I am hoping that because of the aggressive social distancing we've observing that things will continue to improve over the next few weeks.

The world is rapidly changing, and the world of communication is rapidly changing. We're able to at least communicate and keep in connection with our patients and colleagues. If it were not for [technology], we would be in a very different situation.

Additionally, health care and the treatment of patients with cancer is evolving. Those 2 worlds have to take advantage of what is happening in the world and implement these new tools to improve patient care and patient satisfaction. We've been forced to do that at some level [because of the current situation]. It is a good, healthy step for many cancer centers and for health care in general [to evolve with the times].

Is there anything else you would like to share?
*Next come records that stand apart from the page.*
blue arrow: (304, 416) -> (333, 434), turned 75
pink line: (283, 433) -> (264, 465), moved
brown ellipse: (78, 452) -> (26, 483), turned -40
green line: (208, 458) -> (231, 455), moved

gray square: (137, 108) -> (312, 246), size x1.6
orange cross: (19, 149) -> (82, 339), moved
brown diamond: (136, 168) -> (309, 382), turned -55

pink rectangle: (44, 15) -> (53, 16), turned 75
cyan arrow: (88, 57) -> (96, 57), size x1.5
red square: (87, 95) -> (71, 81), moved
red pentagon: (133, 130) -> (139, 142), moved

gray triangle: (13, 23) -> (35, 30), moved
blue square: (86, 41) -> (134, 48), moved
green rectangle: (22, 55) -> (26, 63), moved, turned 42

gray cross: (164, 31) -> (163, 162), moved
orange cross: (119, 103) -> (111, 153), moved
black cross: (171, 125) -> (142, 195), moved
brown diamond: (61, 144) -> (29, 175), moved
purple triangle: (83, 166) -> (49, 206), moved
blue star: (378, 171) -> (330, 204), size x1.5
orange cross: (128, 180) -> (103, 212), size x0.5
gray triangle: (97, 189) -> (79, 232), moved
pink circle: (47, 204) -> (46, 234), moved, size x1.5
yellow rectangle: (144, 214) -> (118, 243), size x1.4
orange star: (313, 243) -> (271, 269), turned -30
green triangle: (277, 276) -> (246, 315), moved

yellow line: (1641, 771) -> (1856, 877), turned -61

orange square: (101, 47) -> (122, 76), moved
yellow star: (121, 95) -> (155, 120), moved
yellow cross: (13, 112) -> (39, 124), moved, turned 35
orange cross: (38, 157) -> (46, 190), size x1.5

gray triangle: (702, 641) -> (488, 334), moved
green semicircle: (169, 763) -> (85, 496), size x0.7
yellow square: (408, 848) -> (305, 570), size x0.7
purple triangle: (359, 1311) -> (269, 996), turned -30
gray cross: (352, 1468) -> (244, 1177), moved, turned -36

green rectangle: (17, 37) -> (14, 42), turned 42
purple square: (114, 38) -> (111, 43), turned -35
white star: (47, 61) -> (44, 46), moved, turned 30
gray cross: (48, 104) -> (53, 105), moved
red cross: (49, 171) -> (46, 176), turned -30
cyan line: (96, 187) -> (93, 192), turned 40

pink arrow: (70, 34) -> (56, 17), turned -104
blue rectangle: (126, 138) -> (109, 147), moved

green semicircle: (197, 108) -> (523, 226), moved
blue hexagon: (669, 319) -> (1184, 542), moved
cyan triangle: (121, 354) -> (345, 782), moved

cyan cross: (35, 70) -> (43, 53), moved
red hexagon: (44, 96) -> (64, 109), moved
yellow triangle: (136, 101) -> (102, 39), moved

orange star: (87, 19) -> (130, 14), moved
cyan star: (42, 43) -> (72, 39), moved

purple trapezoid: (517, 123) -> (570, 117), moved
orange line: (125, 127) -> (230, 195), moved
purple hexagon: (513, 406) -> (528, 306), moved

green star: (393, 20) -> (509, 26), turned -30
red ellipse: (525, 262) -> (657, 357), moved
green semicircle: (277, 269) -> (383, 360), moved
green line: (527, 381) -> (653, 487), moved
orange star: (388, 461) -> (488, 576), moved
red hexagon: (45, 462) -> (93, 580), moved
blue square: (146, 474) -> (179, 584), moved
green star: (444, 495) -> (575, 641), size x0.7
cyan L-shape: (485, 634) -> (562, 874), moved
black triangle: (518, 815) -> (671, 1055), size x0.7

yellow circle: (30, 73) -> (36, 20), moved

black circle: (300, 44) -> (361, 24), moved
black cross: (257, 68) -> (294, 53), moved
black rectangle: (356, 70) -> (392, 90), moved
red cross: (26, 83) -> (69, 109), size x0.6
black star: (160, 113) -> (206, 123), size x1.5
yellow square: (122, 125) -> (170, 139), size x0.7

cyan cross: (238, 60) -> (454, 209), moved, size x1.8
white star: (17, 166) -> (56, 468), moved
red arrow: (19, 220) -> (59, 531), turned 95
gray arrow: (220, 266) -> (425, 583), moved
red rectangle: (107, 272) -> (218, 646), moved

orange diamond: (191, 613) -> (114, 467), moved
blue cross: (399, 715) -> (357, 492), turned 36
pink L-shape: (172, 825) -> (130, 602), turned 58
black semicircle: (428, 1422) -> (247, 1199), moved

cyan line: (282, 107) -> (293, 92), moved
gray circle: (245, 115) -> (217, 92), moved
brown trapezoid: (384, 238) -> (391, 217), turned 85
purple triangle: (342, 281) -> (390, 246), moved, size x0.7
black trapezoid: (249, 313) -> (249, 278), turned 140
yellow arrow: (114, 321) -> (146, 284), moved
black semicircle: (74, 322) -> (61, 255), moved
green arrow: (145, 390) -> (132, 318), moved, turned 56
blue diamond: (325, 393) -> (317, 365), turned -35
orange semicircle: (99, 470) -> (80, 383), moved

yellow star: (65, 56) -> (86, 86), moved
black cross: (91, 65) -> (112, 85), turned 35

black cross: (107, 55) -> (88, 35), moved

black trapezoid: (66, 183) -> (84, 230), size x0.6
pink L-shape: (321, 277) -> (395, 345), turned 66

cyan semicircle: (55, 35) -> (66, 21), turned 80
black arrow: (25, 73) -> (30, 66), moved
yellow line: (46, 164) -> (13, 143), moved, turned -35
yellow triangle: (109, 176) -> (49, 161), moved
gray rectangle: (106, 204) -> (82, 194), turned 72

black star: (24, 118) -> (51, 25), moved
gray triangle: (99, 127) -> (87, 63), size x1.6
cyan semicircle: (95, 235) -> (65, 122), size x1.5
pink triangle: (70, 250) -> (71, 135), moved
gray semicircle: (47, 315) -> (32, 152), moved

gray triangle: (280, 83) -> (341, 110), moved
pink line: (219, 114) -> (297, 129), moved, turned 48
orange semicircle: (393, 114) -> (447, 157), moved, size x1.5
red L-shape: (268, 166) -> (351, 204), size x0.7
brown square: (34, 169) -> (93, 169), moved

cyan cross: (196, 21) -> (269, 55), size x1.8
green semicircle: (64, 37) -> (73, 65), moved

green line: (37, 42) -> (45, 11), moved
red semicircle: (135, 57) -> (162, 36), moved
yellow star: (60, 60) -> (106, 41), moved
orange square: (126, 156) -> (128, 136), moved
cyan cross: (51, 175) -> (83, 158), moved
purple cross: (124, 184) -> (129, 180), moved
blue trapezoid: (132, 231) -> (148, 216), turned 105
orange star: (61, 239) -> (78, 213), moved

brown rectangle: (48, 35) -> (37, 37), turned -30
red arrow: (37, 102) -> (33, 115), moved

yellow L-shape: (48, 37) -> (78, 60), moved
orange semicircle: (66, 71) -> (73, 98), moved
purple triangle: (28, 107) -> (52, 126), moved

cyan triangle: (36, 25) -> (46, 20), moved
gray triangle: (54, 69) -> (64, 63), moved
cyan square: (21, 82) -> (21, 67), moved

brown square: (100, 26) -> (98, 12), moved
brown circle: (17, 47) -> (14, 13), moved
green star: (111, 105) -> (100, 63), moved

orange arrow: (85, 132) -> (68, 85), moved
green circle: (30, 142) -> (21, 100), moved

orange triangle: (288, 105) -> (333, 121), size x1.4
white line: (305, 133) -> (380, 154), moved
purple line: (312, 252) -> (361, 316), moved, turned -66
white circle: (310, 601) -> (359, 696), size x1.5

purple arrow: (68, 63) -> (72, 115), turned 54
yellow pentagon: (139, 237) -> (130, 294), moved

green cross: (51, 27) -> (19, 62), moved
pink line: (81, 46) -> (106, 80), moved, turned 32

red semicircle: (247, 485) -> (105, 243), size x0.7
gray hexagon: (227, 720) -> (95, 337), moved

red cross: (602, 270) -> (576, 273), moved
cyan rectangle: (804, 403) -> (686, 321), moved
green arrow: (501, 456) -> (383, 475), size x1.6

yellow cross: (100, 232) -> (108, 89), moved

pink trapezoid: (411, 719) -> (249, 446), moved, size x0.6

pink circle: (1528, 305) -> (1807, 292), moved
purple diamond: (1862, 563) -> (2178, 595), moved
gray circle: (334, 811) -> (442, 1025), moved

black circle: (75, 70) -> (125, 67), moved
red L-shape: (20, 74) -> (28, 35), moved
It is important to remember different aspects of what we do in general. [The COVID-19 pandemic] has had an effect on our trainees, residents, and fellows. They are in a period of time where they need to [have as much hands-on learning] as possible. They need to see patients and be with the attending physicians to learn how to manage patients on a day-to-day basis.

I think we may have forgotten about this aspect, but it is an important aspect [of the conversation]. We're training the future physicians while we are dealing with this crisis. Our fellows and residents are stepping up to the plate to manage the situation, but because we are all under so much stress, we tend to not pay much attention to this.